What Jon Spencer does when his blues aren't exploding.

There’s an argument to be made that Jon Spencer is missing out on a career in the service of the Lord.

Such are his exhortations and a manic stage manner that verges on preaching, the thought occurs that he’s wasted not being behind a pulpit and tending his flock. Still, religion’s loss is music’s gain as he leaves behind the frenzied ramalama of the Blues Explosion to concentrate on the rockabilly psychosis of Heavy Trash.

Now celebrating their 10th anniversary and with three albums under their belt, Heavy Trash, based around the core duo of Spencer and guitarist Matt Verta-Ray and here augmented by upright bassist Bloodshot Bill and drummer Sam Baker, are no mere side project. This is an entity in its own right and one that drills deep into the heart and soul of rockabilly while bringing something fresh and heartfelt to the form.
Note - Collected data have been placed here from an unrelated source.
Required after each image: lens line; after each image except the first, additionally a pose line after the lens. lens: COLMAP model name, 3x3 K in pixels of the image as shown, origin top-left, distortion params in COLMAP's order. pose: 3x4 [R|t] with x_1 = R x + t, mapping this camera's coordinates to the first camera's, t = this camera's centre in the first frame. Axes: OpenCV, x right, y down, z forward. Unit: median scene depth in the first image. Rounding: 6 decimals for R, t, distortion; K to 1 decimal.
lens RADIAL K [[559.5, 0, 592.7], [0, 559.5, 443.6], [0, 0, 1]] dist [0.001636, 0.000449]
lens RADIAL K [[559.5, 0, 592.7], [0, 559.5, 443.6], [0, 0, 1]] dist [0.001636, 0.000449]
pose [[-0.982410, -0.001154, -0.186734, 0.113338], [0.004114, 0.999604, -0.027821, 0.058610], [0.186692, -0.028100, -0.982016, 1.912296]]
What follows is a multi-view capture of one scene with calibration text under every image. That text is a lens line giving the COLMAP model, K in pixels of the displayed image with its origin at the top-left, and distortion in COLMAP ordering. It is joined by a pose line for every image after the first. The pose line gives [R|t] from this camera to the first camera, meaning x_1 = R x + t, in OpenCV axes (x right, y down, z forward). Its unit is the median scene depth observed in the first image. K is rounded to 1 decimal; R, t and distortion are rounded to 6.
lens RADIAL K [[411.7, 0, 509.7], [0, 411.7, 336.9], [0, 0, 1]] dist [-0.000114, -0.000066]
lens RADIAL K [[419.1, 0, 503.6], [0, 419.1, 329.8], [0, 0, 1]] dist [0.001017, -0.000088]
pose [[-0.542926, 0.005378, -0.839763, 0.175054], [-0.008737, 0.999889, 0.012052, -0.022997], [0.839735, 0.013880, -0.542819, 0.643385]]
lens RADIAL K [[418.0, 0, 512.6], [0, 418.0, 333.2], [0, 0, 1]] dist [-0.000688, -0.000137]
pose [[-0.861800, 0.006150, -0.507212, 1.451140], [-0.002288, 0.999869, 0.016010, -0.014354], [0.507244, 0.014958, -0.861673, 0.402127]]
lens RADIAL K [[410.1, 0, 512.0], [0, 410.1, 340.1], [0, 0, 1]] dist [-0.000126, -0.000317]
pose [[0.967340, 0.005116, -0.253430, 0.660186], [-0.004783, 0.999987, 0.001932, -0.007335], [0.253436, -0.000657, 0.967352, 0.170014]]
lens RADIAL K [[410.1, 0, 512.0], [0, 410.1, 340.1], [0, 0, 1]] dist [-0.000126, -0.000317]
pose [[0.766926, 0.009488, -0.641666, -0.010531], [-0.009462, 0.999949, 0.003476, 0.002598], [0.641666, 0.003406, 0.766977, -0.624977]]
The early signs don’t bode well. Taking the stage to a crashing wall of noise, it quickly becomes apparent that Spencer is suffering a technical problem that is knocking his guitar out of commission. Not that this fazes his comrades, who continue with the barrage until a new lead remedies the problem.

“Are you ready to do it?” yells Spencer. With the reaction in the affirmative, Heavy Trash launch into the call and response of Say Yeah and from there on in refuse to slacken in purpose or intensity. With the members of the audience finding themselves gasping for air in the increasingly sweltering environs of the venue, Heavy Trash feed off the exhaustion and increase in energy. Justine Alright rollicks along with the speed of a runaway freight train and Punk Rock Mama evokes the spirit of Buddy Holly.

As evidenced by The Female Form, Heavy Trash are very much a band, with Verta-Ray handling vocals and displaying an admirable dexterity with his twanging guitar. It also becomes apparent that the band don’t so much do encores as another set entirely that witnesses spirited versions of Link Wray’s reading of Batman Theme and The Everly Brothers’ Bird Dog.

Naysayers might claim that Heavy Trash sail too close to parody, but this is to miss the point. Their irreverence, combined with injections of soul, rock’n’roll, elements of punk rock, a genuine love of the form and an unabashed sense of fun are precisely what make Heavy Trash such a joy. Rock on.